## start Given data
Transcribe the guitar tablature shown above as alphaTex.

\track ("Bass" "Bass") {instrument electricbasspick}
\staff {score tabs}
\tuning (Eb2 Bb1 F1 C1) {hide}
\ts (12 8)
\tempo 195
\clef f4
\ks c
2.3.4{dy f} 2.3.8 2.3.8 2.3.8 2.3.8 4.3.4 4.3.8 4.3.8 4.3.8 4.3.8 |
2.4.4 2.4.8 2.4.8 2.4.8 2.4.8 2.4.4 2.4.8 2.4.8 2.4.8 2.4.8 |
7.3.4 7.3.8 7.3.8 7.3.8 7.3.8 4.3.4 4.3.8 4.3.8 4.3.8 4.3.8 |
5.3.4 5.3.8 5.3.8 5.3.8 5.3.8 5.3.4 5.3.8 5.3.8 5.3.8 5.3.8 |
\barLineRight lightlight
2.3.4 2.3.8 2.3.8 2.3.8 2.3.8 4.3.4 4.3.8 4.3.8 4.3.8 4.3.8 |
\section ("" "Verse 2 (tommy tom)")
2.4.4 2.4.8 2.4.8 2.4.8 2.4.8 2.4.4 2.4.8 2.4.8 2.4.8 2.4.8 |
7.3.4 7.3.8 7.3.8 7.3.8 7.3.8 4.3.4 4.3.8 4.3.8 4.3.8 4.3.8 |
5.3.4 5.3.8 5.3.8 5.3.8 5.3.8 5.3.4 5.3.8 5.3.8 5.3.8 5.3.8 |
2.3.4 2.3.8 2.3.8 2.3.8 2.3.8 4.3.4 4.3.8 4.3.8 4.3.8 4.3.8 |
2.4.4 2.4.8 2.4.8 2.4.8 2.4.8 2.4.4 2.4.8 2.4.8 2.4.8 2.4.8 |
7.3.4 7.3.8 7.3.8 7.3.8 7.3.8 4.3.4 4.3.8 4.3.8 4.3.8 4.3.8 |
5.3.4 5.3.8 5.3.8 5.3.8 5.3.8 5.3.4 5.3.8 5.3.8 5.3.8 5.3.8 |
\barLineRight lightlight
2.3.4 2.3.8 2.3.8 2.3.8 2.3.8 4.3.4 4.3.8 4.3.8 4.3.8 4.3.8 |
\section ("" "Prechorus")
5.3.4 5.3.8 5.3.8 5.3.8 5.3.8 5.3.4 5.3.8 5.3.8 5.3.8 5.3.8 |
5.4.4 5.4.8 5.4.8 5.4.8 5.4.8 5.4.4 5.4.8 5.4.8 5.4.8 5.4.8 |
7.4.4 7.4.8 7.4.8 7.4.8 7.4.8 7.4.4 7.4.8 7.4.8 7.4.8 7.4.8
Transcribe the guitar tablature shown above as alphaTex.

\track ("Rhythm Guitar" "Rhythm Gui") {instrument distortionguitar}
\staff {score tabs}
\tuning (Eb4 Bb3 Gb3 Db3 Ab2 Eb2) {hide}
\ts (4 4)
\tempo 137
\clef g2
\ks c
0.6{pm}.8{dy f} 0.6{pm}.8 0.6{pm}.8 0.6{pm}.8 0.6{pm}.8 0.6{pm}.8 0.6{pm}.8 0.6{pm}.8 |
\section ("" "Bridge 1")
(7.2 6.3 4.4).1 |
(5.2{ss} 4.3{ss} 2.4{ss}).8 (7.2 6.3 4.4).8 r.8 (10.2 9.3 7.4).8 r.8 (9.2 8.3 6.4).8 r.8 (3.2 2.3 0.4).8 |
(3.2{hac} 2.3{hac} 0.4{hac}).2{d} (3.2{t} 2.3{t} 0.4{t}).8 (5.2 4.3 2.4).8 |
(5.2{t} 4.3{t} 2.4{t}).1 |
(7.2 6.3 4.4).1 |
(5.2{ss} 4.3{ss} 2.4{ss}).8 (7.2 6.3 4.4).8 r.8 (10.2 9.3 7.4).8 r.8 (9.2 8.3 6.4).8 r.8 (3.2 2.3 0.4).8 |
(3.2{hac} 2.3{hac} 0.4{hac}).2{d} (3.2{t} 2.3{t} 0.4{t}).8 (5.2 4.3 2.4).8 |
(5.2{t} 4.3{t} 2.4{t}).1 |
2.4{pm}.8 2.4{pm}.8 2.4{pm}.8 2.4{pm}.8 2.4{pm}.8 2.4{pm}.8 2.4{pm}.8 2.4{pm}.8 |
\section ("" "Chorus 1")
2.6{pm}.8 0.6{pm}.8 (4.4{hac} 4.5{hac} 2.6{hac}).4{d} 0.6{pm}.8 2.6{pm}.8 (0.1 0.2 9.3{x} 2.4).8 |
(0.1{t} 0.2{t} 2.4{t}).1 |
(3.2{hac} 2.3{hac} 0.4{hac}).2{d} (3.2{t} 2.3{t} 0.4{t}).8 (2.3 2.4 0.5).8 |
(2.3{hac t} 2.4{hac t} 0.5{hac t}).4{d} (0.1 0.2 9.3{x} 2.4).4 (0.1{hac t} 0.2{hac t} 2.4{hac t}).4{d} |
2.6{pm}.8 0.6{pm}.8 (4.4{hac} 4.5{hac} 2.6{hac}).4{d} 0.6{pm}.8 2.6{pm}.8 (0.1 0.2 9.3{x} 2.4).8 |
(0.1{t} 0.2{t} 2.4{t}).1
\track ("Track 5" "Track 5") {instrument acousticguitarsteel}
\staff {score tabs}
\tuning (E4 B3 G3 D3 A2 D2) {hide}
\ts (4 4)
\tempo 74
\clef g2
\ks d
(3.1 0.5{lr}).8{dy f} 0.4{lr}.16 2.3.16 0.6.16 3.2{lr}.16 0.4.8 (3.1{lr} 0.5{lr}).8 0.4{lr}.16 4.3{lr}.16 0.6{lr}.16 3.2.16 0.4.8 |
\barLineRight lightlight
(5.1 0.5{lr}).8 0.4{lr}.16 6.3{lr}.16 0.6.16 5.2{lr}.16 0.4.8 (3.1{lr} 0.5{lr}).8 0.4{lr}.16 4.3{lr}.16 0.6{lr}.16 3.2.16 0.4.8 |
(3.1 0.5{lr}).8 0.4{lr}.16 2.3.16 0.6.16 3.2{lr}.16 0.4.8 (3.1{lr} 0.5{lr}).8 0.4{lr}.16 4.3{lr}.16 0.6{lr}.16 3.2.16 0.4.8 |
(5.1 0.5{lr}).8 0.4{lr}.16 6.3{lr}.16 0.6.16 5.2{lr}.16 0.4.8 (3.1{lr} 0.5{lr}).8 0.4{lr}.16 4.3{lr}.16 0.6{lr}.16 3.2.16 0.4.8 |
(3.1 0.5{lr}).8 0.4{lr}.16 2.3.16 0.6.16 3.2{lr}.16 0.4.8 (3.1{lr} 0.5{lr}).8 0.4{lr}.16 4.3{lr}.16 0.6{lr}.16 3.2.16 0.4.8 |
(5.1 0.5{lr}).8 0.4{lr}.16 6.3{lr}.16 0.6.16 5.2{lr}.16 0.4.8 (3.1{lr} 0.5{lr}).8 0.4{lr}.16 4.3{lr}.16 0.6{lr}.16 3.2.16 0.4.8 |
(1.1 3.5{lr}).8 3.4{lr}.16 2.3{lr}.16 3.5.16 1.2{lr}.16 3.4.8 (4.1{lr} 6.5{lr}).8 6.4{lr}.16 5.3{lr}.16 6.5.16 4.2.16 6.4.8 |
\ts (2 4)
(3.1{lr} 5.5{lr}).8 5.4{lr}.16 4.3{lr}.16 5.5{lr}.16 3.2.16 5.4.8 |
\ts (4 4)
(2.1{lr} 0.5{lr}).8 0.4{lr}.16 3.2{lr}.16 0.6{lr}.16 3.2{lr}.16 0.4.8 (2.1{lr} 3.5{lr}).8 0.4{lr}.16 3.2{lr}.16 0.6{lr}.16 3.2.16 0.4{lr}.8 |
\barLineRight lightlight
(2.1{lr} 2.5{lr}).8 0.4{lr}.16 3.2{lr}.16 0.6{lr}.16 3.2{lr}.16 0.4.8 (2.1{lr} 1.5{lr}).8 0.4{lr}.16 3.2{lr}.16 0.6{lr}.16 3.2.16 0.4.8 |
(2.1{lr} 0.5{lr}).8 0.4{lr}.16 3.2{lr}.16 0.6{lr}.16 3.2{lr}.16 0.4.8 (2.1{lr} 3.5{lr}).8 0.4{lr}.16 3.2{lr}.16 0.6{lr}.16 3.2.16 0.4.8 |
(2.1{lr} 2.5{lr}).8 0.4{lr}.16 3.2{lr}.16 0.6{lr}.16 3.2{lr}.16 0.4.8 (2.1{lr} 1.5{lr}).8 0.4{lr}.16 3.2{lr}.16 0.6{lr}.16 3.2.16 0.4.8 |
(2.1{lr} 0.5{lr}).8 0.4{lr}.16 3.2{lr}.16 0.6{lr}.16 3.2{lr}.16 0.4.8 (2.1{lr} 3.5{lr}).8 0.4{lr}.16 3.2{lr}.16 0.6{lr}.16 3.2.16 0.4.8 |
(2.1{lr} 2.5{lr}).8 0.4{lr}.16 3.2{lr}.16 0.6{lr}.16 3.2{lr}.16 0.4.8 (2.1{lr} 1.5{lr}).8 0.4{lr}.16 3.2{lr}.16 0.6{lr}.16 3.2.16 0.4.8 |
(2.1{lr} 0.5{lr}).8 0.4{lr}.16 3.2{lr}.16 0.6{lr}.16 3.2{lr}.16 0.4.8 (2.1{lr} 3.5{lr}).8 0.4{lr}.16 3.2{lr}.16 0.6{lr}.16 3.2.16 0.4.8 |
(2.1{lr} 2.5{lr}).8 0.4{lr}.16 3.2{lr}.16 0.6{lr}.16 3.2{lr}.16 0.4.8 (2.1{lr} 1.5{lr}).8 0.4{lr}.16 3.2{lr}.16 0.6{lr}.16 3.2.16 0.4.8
## end Given data
--- Instruction ---
Pull out every line in the records above that contains the string "track", treating uppercase and lowercase as different.

--- Result ---
\track ("Bass" "Bass") {instrument electricbasspick}
\track ("Rhythm Guitar" "Rhythm Gui") {instrument distortionguitar}
\track ("Track 5" "Track 5") {instrument acousticguitarsteel}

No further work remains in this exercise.